U.S. Department of the Treasury in Washington, D.C.
The U.S. Treasury's Financial Crimes Enforcement Network has granted regulatory relief to credit unions and other financial institutions by eliminating a long-standing requirement to verify business ownership information every time a business opens a new account.
Under the order issued Feb. 13, institutions will now identify and verify beneficial owners only when a business first opens an account, when information appears unreliable or when risk-based monitoring requires it.
The change modified the 2016 Customer Due Diligence rule, which previously required financial institutions to repeat ownership verification at each new account opening. FinCEN said the requirement had become duplicative and inconsistent with a risk-based anti-money-laundering framework.
NCUA officials told credit unions the relief is optional and does not alter broader Bank Secrecy Act obligations, including suspicious activity monitoring, recordkeeping and reporting requirements.

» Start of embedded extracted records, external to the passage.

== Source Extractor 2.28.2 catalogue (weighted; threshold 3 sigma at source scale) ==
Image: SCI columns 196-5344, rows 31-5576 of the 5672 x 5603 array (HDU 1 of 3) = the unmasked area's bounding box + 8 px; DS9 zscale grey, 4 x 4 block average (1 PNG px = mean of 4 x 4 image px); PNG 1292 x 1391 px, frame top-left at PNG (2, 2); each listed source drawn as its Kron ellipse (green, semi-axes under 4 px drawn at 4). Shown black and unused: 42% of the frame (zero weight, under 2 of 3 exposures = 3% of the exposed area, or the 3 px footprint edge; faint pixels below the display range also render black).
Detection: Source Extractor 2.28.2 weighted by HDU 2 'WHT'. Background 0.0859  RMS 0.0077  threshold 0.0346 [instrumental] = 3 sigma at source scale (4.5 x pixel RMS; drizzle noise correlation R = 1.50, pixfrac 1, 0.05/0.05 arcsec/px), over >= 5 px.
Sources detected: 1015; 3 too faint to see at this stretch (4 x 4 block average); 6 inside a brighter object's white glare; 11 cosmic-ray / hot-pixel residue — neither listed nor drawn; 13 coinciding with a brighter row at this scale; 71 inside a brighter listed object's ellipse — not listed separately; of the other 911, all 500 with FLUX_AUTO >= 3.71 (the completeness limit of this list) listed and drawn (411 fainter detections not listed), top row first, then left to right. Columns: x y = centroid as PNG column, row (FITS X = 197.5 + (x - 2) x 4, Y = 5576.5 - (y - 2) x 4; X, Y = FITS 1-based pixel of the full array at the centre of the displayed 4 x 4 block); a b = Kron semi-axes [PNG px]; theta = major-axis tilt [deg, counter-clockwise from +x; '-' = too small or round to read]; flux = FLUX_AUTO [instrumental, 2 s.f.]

FinCEN Director Andrea Gacki said the action modernizes compliance while maintaining safeguards against illicit finance. The agency emphasized that institutions must still maintain written procedures to monitor customers and update ownership information when risk indicators arise.
The relief is part of broader federal efforts to streamline Bank Secrecy Act compliance and align customer due diligence requirements with evolving financial crime risks while reducing administrative burden on regulated institutions.